La idea de hacer clases para mongólicos fue producto del azar. Un día llegó a la casa
del senador Trueba una vieja amiga de Clara que traía a su nieto. Era un adolescente
gordo y blando, con una redonda cara de luna mansa y una expresión de ternura
inconmovible en sus ojitos orientales. Tenía quince años, pero Alba se dio cuenta de
que era como un bebé.

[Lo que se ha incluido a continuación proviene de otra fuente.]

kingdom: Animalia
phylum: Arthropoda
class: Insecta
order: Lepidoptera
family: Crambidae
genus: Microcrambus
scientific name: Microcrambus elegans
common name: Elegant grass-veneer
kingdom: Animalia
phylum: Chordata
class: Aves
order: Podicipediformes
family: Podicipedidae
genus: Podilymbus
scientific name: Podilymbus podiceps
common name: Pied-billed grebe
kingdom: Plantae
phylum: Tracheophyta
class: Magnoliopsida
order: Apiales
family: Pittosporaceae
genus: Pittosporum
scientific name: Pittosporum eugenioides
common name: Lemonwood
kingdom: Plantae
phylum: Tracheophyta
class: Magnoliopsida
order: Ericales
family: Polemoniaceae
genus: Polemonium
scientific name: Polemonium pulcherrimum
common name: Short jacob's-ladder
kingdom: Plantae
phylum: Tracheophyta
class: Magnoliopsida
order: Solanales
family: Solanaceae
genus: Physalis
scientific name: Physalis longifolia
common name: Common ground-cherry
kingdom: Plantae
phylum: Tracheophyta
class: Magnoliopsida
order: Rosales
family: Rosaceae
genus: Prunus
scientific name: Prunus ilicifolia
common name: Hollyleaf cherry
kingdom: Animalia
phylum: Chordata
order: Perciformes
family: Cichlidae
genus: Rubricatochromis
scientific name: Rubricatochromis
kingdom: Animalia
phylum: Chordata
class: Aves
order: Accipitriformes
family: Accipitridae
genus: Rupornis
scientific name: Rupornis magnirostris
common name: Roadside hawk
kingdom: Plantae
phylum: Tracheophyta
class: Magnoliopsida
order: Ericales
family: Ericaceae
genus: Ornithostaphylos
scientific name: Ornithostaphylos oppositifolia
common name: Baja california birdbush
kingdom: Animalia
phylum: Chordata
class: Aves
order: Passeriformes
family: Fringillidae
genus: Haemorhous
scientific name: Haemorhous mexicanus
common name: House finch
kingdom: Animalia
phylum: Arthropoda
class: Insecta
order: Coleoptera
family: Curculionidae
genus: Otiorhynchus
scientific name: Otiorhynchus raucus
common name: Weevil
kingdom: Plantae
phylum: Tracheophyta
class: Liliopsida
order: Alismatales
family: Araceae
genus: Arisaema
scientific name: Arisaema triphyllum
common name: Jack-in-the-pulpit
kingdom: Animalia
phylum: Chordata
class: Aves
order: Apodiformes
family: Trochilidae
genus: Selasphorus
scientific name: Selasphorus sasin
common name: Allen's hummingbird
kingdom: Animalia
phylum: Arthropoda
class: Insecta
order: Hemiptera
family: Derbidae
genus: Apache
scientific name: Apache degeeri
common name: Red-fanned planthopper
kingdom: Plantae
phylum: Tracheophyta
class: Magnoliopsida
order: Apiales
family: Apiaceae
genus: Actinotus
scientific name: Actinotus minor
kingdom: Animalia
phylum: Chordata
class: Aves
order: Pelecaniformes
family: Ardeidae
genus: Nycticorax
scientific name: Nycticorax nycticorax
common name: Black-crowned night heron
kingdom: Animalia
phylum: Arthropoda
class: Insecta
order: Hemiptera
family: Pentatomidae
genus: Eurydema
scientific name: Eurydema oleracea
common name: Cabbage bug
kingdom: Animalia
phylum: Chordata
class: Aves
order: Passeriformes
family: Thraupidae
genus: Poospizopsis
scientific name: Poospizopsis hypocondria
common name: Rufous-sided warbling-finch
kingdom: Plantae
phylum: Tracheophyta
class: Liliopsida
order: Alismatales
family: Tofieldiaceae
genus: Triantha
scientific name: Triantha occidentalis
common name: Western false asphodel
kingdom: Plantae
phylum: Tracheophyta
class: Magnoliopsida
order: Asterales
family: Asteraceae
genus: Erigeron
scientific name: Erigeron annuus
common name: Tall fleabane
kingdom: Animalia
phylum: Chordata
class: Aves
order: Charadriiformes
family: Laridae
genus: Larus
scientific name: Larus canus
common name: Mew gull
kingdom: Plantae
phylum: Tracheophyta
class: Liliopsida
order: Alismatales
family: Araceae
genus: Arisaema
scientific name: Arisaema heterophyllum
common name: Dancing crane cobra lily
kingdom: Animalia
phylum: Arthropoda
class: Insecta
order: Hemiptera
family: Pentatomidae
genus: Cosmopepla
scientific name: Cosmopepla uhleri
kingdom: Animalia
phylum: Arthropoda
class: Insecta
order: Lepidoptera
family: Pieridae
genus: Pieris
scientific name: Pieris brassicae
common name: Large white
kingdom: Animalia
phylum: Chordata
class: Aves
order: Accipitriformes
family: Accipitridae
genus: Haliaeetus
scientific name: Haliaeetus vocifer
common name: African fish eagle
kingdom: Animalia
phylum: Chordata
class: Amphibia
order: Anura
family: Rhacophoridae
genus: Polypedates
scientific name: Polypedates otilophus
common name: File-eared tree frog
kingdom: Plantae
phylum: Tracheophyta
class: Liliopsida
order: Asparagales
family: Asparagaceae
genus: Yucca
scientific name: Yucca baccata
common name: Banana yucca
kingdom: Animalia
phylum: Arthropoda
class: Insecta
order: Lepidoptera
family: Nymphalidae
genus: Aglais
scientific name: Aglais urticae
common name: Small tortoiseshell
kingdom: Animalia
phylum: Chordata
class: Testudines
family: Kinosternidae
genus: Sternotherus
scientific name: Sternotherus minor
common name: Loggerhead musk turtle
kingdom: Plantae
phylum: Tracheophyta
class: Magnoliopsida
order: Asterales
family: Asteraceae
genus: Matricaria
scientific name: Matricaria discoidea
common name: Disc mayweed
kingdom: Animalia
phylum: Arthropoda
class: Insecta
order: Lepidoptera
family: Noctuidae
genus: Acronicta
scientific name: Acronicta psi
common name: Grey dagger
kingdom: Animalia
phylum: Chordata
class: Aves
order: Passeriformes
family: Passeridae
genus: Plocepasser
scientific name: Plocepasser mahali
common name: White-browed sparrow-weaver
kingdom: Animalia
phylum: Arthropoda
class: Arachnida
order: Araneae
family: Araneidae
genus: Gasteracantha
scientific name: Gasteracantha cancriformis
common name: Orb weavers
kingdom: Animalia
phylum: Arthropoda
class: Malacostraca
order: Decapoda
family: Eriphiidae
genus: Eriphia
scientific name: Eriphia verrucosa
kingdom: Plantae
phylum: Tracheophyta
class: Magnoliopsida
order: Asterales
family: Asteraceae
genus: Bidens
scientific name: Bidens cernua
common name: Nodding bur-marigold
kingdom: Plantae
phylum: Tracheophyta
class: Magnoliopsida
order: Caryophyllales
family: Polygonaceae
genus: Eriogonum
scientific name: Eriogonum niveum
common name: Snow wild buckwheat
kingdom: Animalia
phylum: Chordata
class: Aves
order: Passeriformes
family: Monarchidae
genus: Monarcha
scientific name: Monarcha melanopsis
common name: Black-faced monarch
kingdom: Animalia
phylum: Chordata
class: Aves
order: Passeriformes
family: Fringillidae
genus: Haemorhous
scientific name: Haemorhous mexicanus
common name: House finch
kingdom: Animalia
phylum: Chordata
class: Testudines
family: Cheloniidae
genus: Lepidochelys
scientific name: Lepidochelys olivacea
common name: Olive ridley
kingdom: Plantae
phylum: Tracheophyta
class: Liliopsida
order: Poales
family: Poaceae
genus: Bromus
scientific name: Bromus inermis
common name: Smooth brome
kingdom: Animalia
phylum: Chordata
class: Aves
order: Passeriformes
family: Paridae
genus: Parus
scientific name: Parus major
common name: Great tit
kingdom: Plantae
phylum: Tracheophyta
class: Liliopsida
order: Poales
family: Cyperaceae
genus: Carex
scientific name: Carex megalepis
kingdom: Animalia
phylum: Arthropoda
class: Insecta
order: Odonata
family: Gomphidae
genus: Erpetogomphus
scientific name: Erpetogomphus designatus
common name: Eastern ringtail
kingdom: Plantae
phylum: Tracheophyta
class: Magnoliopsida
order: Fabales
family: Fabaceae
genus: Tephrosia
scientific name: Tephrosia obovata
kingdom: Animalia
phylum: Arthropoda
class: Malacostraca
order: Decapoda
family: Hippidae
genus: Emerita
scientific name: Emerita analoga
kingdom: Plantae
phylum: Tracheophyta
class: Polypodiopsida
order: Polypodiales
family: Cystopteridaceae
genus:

Clara pidió a su nieta que llevara al muchacho a jugar al jardín
y cuidara que no se ensuciara, no se ahogara en la fuente, no comiera tierra y no se
manoseara la bragueta. Alba se aburrió muy pronto de vigilarlo, y ante la imposibilidad
de comunicarse con él en ningún lenguaje coherente, se lo llevó al taller de cerámica,
donde Blanca, para mantenerlo quieto, le puso un delantal que lo preservara de las
manchas y el agua, y colocó en sus manos una bola de arcilla. El muchacho estuvo
más de tres horas entretenido, sin babear, sin orinarse y sin dar cabezazos contra las
paredes, modelando unas toscas figuras de barro que después llevó a su abuela de
regalo. La señora, que había llegado a olvidar que andaba con él, quedó encantada y
así nació la idea de que la cerámica era buena para los mongólicos. Blanca terminó
haciendo clases para un grupo de niños que iban al taller los jueves por la tarde.
Llegaban en una camioneta, cuidados por dos monjas de tocas almidonadas, que se
sentaban en la glorieta del jardín a tomar chocolate con Clara y a discutir las virtudes
del punto de cruz y las jerarquías de los pecados, mientras Blanca y su hija enseñaban
a los niños a hacer gusanos, pelotitas, perros despachurrados y vasos deformes. Al
final del año las monjas organizaban una exposición y una verbena y aquellas
espantosas obras de arte se vendían por caridad. Pronto Blanca y Alba se dieron
cuenta que los niños trabajaban mucho mejor cuando se sentían queridos y que la
única forma de comunicarse con ellos era el afecto. Aprendieron a abrazarlos, a
besarlos y a hacerles mimos, hasta que ambas acabaron por amarlos de verdad. Alba
esperaba toda la semana la llegada de la camioneta con los retrasados y saltaba de
alegría cuando ellos corrían a abrazarla. Pero los jueves eran agotadores. Alba se
acostaba rendida, le daban vueltas en la mente los dulces rostros asiáticos de los niños
del taller y Blanca invariablemente sufría una jaqueca. Después que se iban las monjas
con su revuelo de trapos blancos y su leva de retrasados tomados de la mano, Blanca
abrazaba furiosamente a su hija, la cubría de besos y le decía que había que agradecer
a Dios que ella fuera normal. Por eso, Alba creció con la idea de que la normalidad era
un don divino. Lo discutió con su abuela.